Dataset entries
• • • • • • •

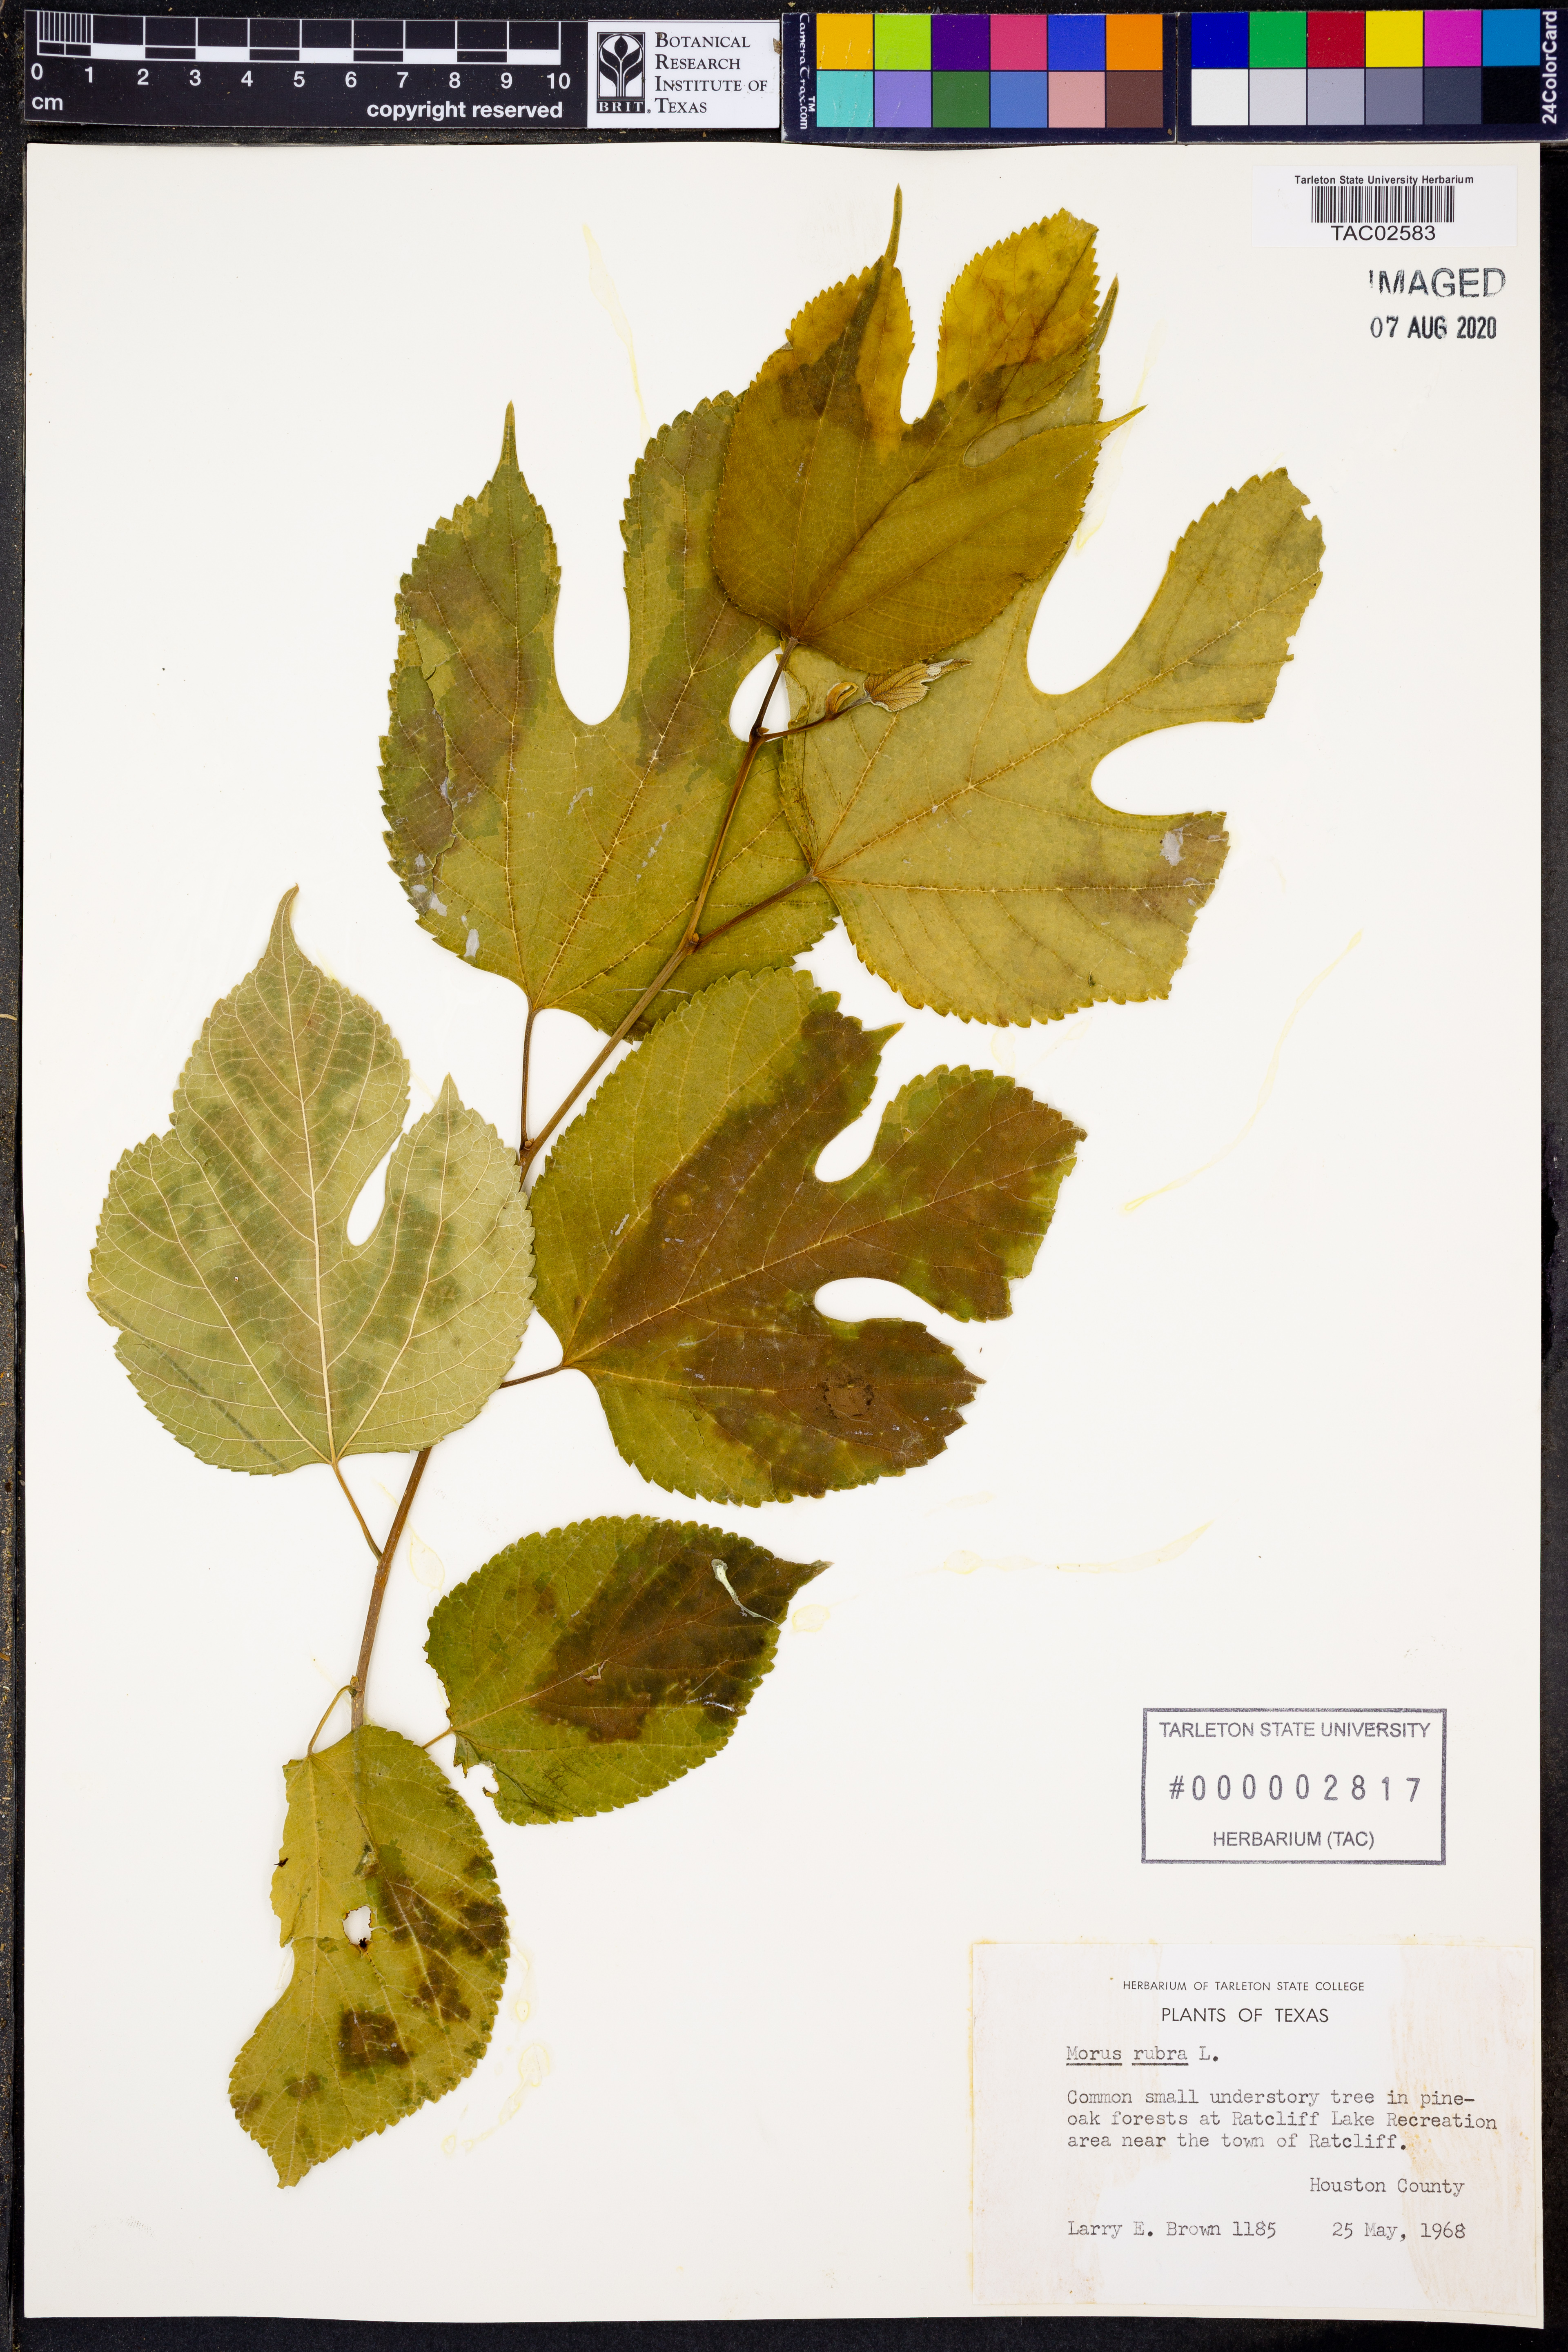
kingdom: Plantae
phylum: Tracheophyta
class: Magnoliopsida
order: Rosales
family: Moraceae
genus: Morus
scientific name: Morus rubra
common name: Red mulberry
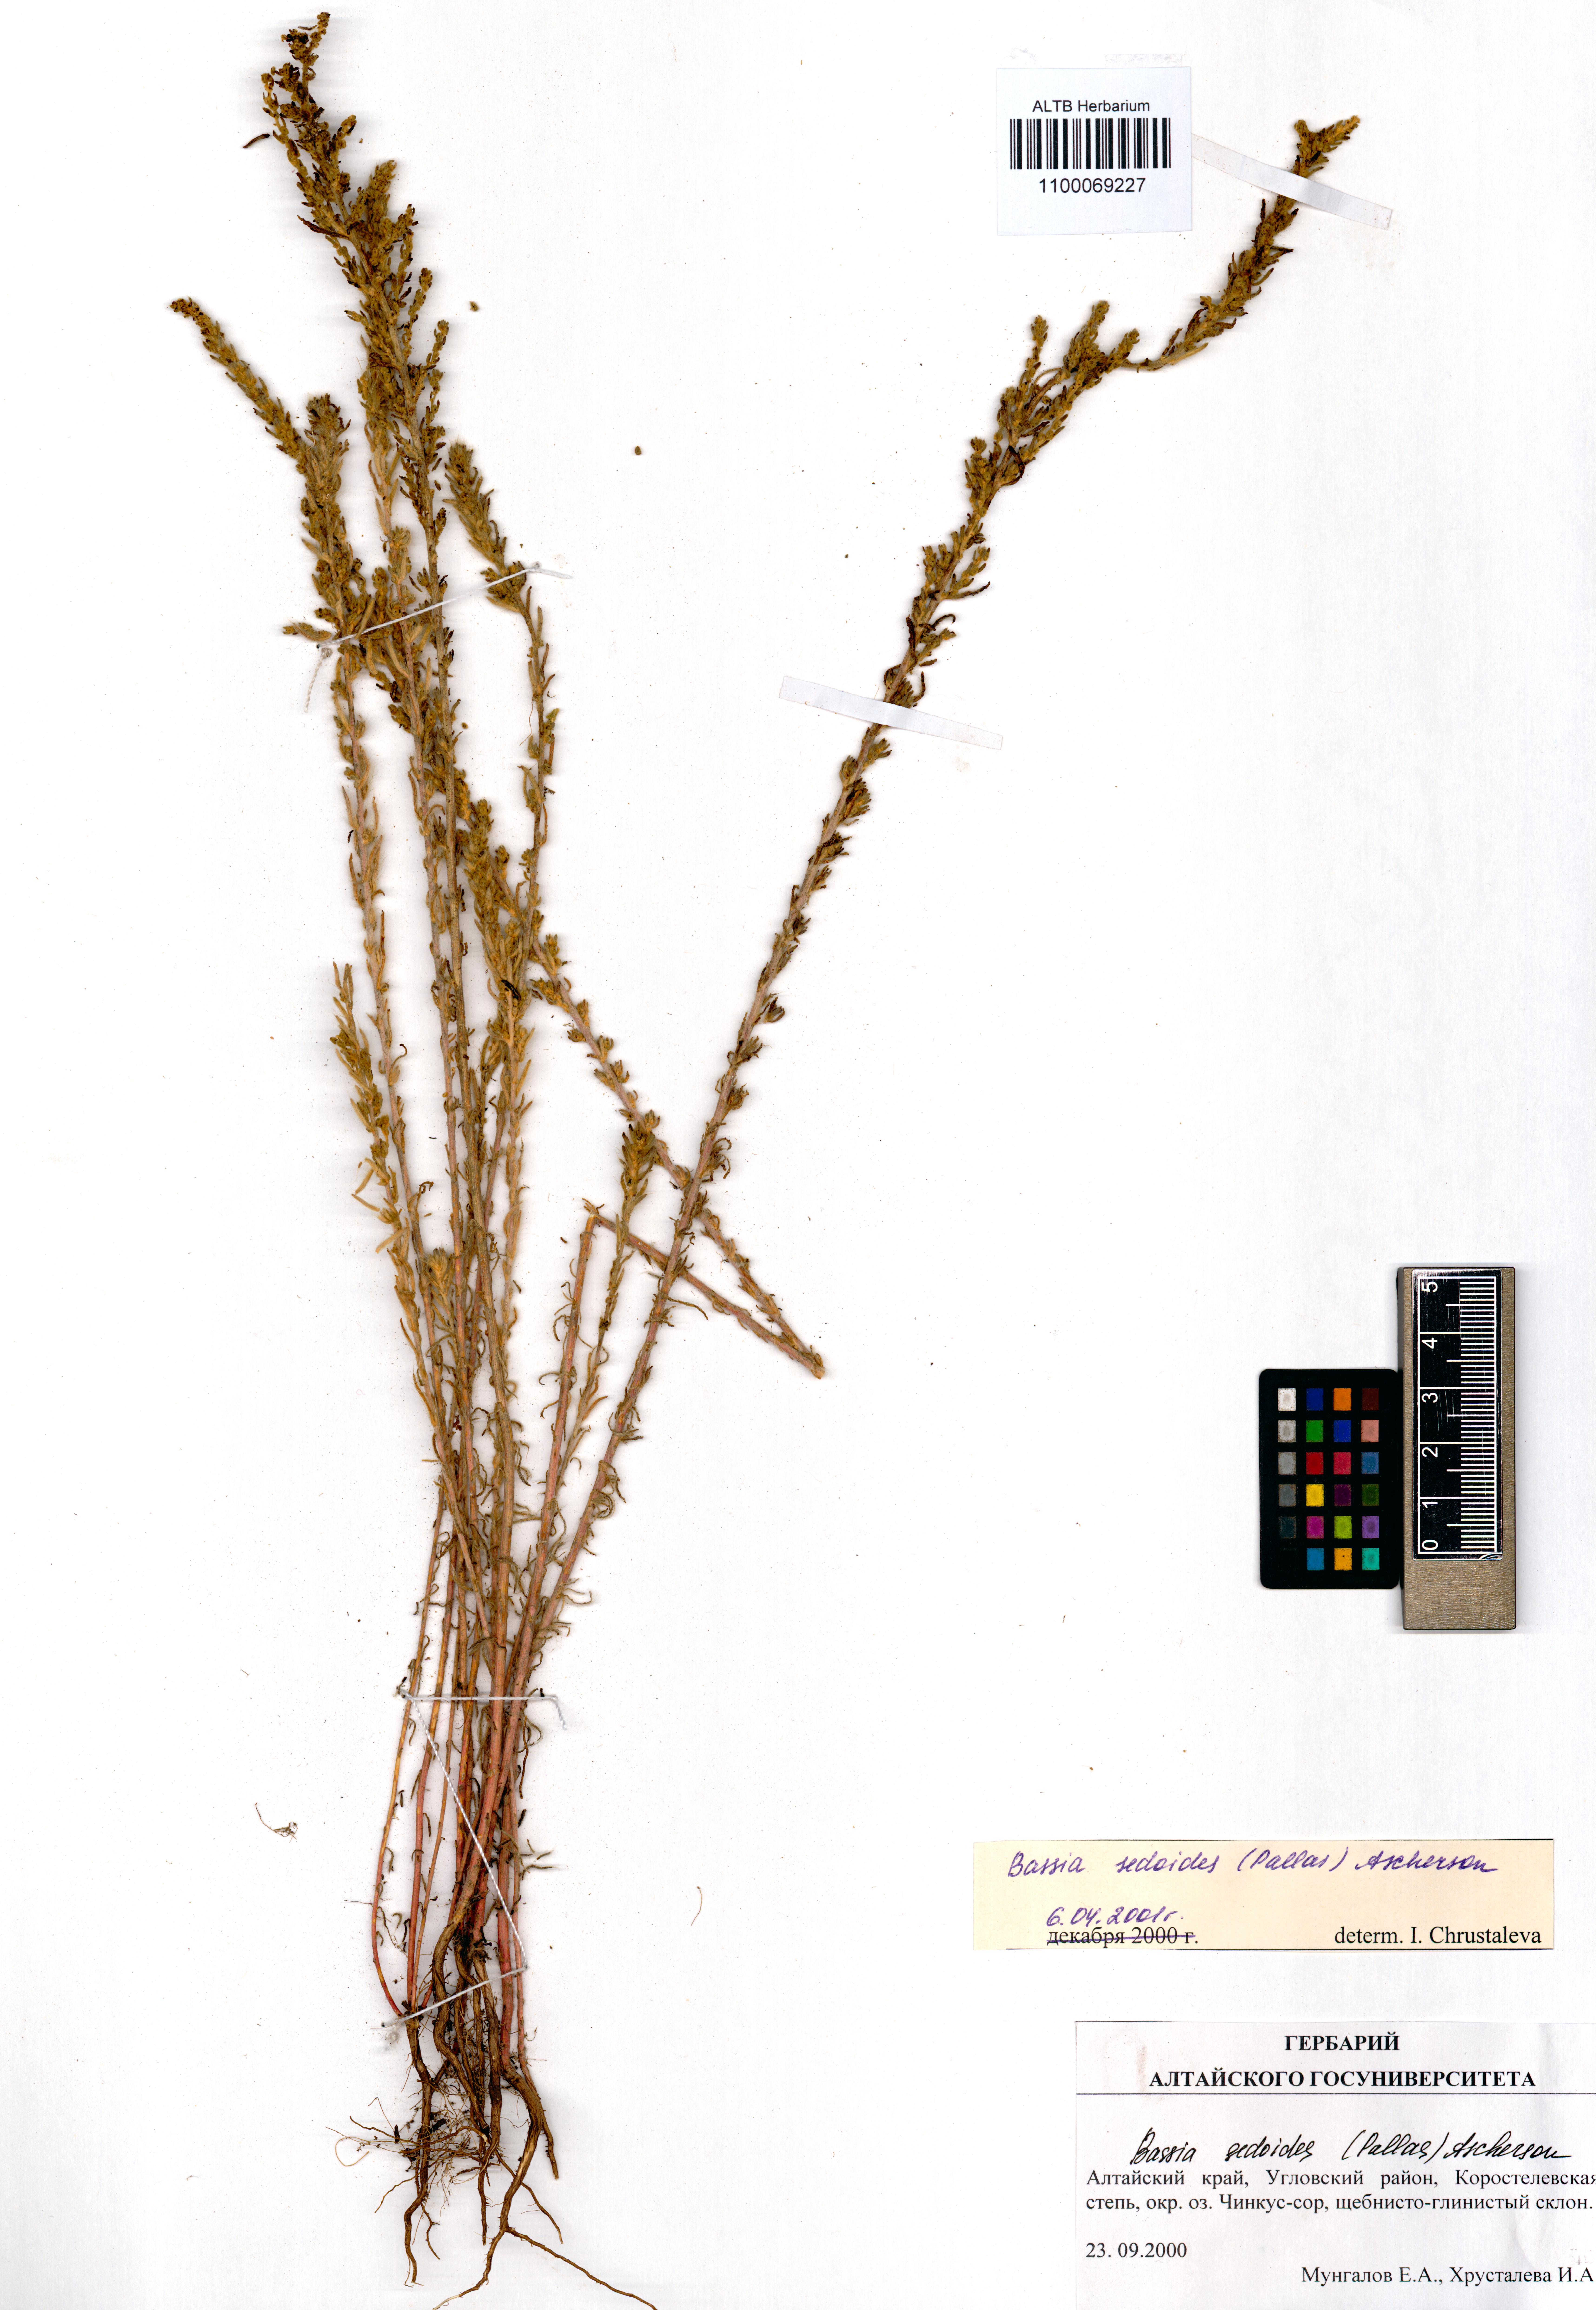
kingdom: Plantae
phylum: Tracheophyta
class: Magnoliopsida
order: Caryophyllales
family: Amaranthaceae
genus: Sedobassia
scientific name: Sedobassia sedoides
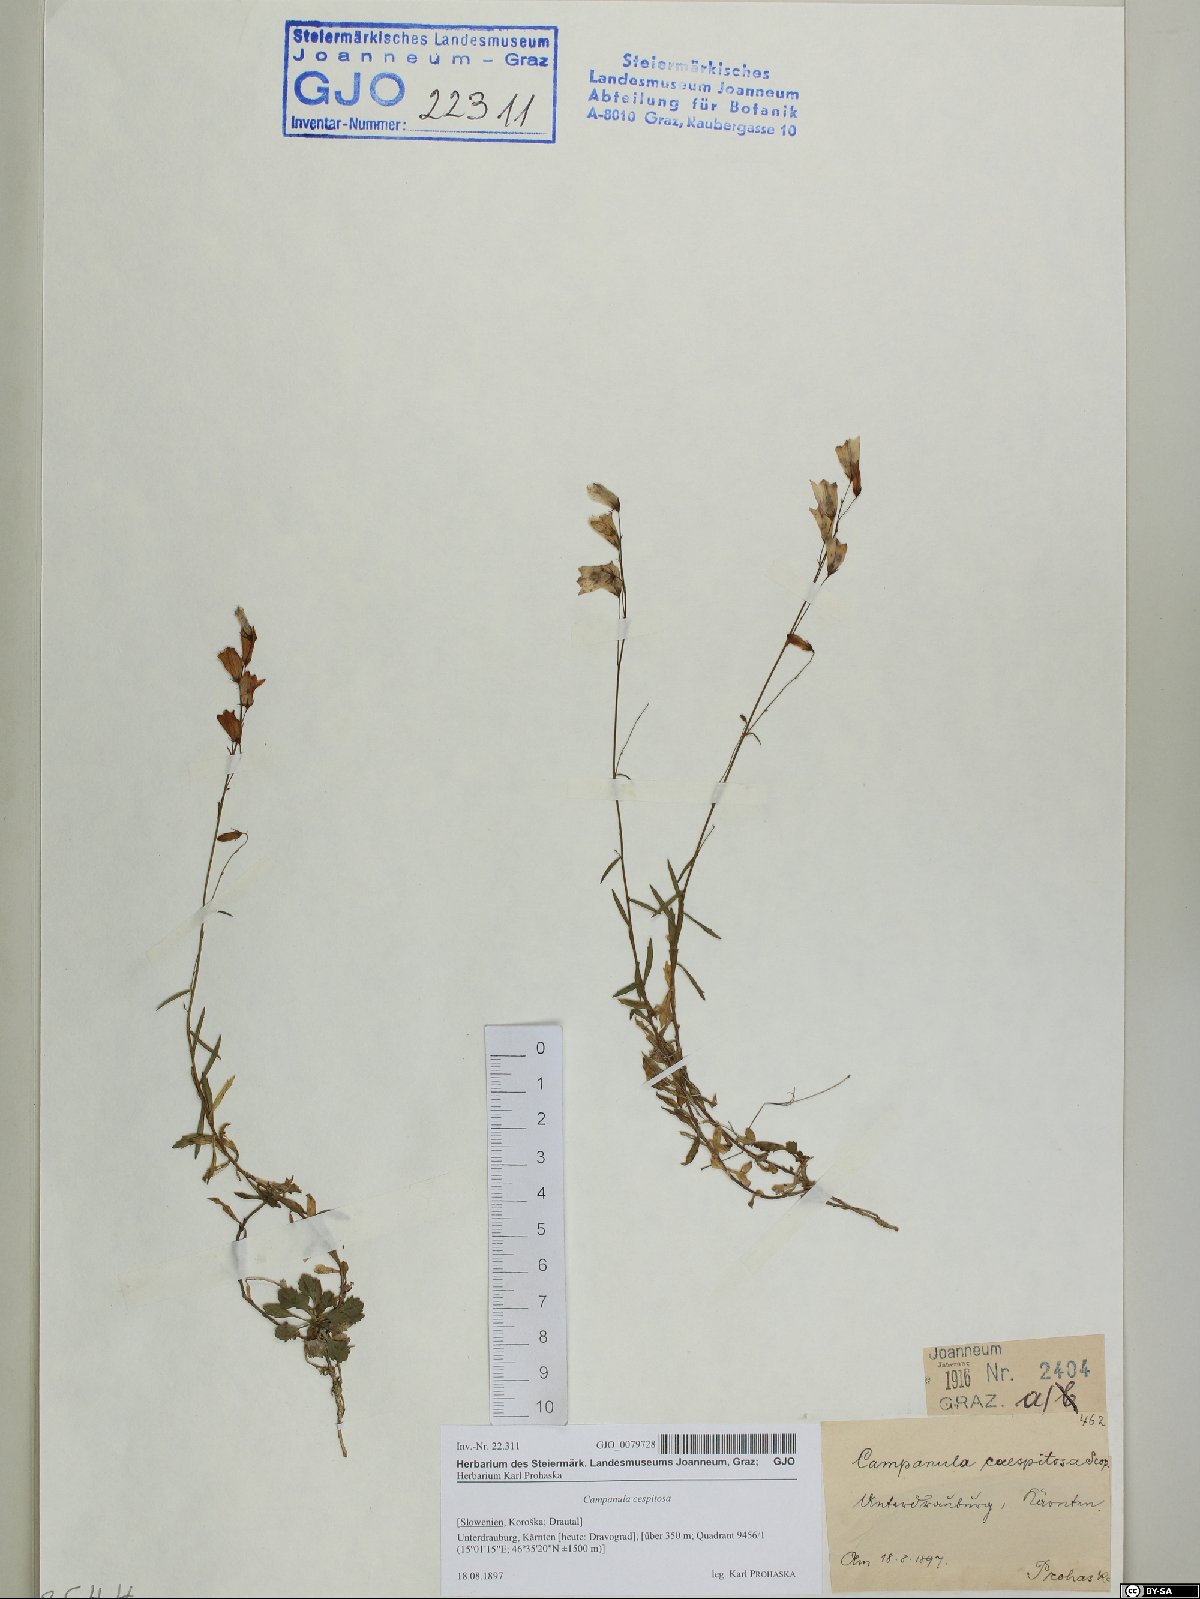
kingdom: Plantae
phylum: Tracheophyta
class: Magnoliopsida
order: Asterales
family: Campanulaceae
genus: Campanula
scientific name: Campanula cespitosa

• • • • • • •

◆ Task requirements ◆
Copy the lines of all the material above, swapping "scientific name" for "binomial" wherever it occurs and changing nothing else. Leave out the pictures.

◆ Worked solution ◆
kingdom: Plantae
phylum: Tracheophyta
class: Magnoliopsida
order: Rosales
family: Moraceae
genus: Morus
binomial: Morus rubra
common name: Red mulberry
kingdom: Plantae
phylum: Tracheophyta
class: Magnoliopsida
order: Caryophyllales
family: Amaranthaceae
genus: Sedobassia
binomial: Sedobassia sedoides
kingdom: Plantae
phylum: Tracheophyta
class: Magnoliopsida
order: Asterales
family: Campanulaceae
genus: Campanula
binomial: Campanula cespitosa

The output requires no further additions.